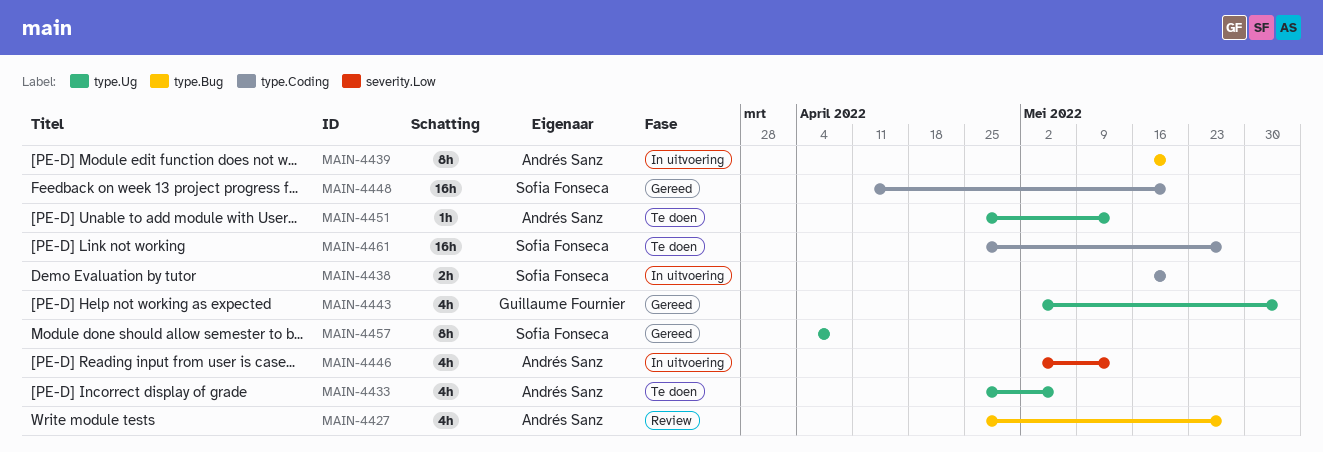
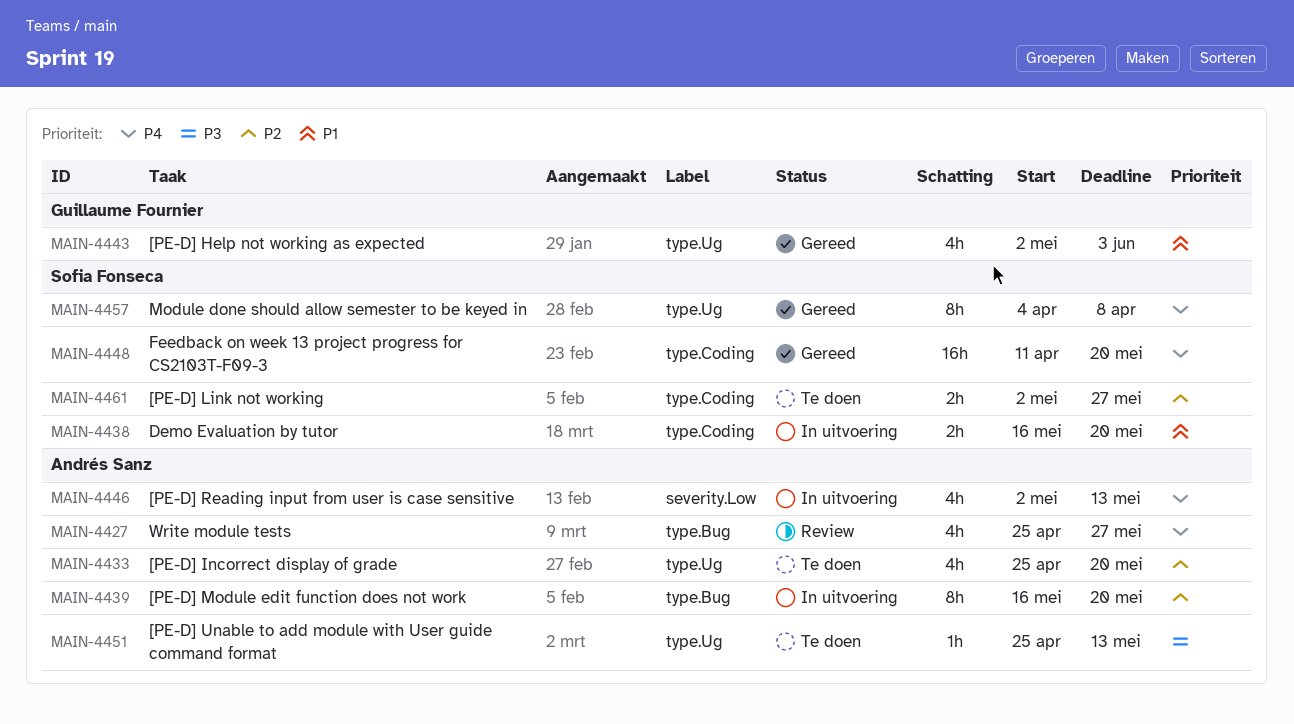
MAIN-4433, due: May 6 -> May 20
MAIN-4461, estimate: 16h -> 2h
MAIN-4461, start: Apr 25 -> May 2

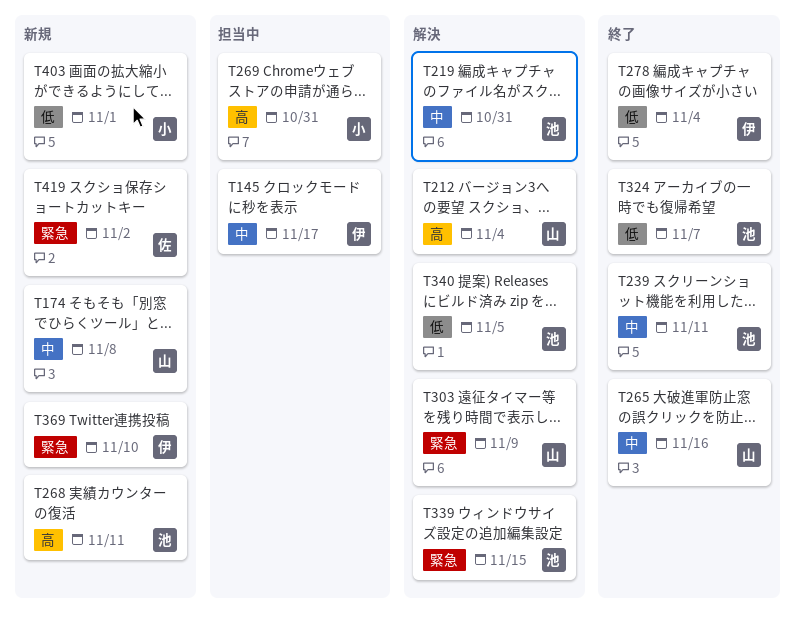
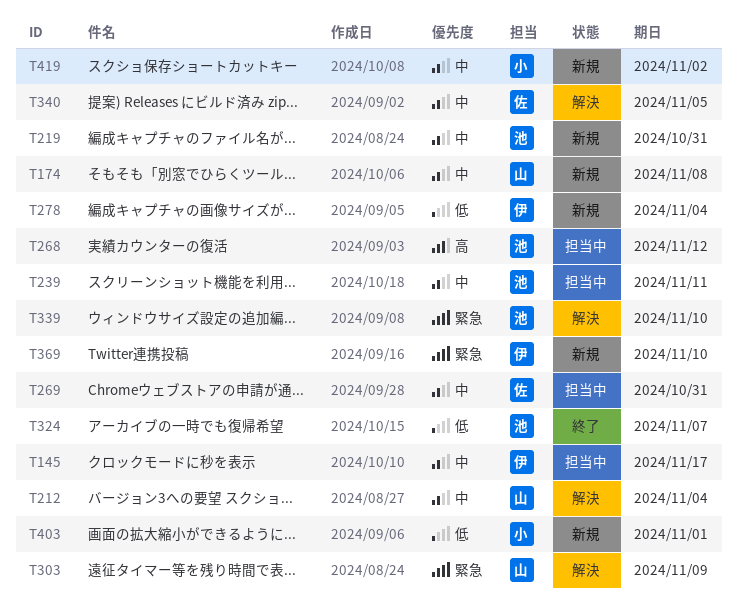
T212, priority: 高 -> 中
T219, status: 解決 -> 新規
T239, status: 終了 -> 担当中
T265: present -> none
T268, status: 新規 -> 担当中
T268, due: Nov 11 -> Nov 12
T269, owner: 小 -> 佐
T269, priority: 高 -> 中
T278, status: 終了 -> 新規
T339, due: Nov 15 -> Nov 10
T340, owner: 池 -> 佐
T340, priority: 低 -> 中
T419, owner: 佐 -> 小
T419, priority: 緊急 -> 中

---*---

■ Goal of the exercise
Each word of the data should be repeated exactly, and the pictures left out.

■ Completed task
MAIN-4433, due: May 6 -> May 20
MAIN-4461, estimate: 16h -> 2h
MAIN-4461, start: Apr 25 -> May 2

T212, priority: 高 -> 中
T219, status: 解決 -> 新規
T239, status: 終了 -> 担当中
T265: present -> none
T268, status: 新規 -> 担当中
T268, due: Nov 11 -> Nov 12
T269, owner: 小 -> 佐
T269, priority: 高 -> 中
T278, status: 終了 -> 新規
T339, due: Nov 15 -> Nov 10
T340, owner: 池 -> 佐
T340, priority: 低 -> 中
T419, owner: 佐 -> 小
T419, priority: 緊急 -> 中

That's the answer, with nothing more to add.